This is a response to an editorial published in the Jordan Times newspaper by a tourist who recently visited Jordan.
First of all, thank you for sharing your opinion. I specifically appreciate the token “in Jordan people are very friendly and hospitable” as a introduction to your critique of exactly how Jordanian are not friendly and not hospitable.
Thanks for coming to our country and spending your valuable Euros in our hotels, tourist sites, and restaurants. We appreciate the financial support, especially during these difficult financial times.
Jordanians and Arabs in general are some of the most welcoming people in the world. Guests are treated as royalty. But there is a point when your welcome is over.
As for the rudeness, foul stench, and donkey races, we are very sorry that your experience wasn’t that of the other 100 sites you’ve been to. We sincerely apologize for ruining your Oriental view of Arabs, and their ability to entertain guests. We are sorry it didn’t live up to that article you read in some travel magazine about a Bedouin butchering a lamb in your honor as you arrived in Petra. We apologize that you stepped in some dung.
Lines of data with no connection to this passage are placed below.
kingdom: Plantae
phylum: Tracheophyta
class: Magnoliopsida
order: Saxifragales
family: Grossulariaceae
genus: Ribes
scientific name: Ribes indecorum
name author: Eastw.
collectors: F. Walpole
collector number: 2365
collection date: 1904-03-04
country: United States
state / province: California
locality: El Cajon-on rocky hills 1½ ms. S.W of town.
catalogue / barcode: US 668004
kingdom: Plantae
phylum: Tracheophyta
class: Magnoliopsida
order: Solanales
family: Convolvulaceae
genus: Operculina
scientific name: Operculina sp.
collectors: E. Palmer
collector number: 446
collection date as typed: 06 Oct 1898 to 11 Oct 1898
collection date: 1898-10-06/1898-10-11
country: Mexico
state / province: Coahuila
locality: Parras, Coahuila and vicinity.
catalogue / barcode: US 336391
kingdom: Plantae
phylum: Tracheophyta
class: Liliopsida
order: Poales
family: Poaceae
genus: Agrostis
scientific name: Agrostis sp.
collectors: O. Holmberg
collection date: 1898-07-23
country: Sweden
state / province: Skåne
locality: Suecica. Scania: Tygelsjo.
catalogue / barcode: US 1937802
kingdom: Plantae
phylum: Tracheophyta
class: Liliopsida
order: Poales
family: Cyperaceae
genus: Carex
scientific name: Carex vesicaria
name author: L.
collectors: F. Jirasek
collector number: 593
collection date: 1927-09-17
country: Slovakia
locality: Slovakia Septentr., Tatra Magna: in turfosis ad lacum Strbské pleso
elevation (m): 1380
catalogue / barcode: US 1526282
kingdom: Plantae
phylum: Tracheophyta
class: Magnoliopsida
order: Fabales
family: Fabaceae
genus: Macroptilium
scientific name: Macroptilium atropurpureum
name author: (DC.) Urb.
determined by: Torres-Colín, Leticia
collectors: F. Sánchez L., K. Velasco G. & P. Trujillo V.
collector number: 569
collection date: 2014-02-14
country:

See, dearest Ekker, the problem isn’t the rudeness, the fragrances, or the animals – but rather the problem is the arrogance and imperialistic nature of which most European and American tourists tour around our land with. See, when hordes of tourists come everyday, the welcome starts to ware out. When the tourists come and use our precious water, drive prices through the roof, and push intelligent Jordanians into remedial jobs like cleaning your hotel rooms, your experience will most notably suffer.
Just because USAID pays for tourist projects, doesn’t mean that everyone wants water-wasting, energy-intensive, and environment-damaging groups poking through our ancient lands. Just because eco and tourism becomes eco-tourism, and sustainable gets tacked onto development, doesn’t make it true.
For those of us who live here and this is our home, we don’t welcome the damage you cause.
So next time someone ignores you, or doesn’t bow in your royal presences, think twice about why that is. And even if they do, it isn’t because they are welcoming you, but more likely that you’ve taught “those very young girls” who were “very hard to get rid of” that white, European tourist means one thing: money.
Read Ekker’s opinion below.
My wife and I traveled to Jordan in May. Of course we considered visiting Petra, which, we thought, would become the highlight of our trip.
Although I first hesitated, I would like to share our experience in Petra with your readers.
First, I must tell you that both in Syria and in Jordan people are very friendly and hospitable. In Petra, however, everybody was behaving as if they were sick and tired of tourists. No smiles, no good mornings, etc.
End of season perhaps.
May 22 was a Friday, so a busy day, we thought. We started early. Bought two tickets from a silent man at the counter. Our Jordanian driver had told us that once there, one could hire a guide and that individuals (not groups) had to pay JD20 for that service. I went to the counter with my JD20 and asked for a guide, showing my money.
The man started to shout immediately: “Cannot you read”?
Not wearing my reading glasses, I told him what our driver had told us. He declared that both our driver and we were crazy, that the price was JD50.
We decided to go without a guide.
After the silent ticket vendor, we came immediately under the attack of donkey, horse and camel riders, who would inform us how far to the monastery or, on the way back, to the exit we were. It never stopped. Very young girls begged us to buy postcards. It was not easy to get rid of them.
Walking around in Petra is not a simple thing. You have to watch your step and to warn your companion constantly not to step in animal dung. The place is covered with it. If you close your eyes, you get the impression you are visiting a large cattle farm. The nasty smell of animal waste is all the time in your nostrils.
We were lucky to visit Petra on the final day of the donkey race championship. Groups of young boys were racing all over the place, trying to hit their animals as hard as possible, all the while shouting, ignoring tourists completely.
The traffic rules are simple: all animals and their drivers have priority. You have to get out of the way. A few times we were about to be run over.
After our five-hour visit, we realised that Petra was far from a highlight. I visited nearly 100 countries, many historical sites. Petra was a disappointment.
If the Nabataeans could see how guests are received in their glorious city, they would feel ashamed.
As I stated before, I hesitated before telling my story, but in the interest of Jordan, Petra and future tourists, I chose to share it.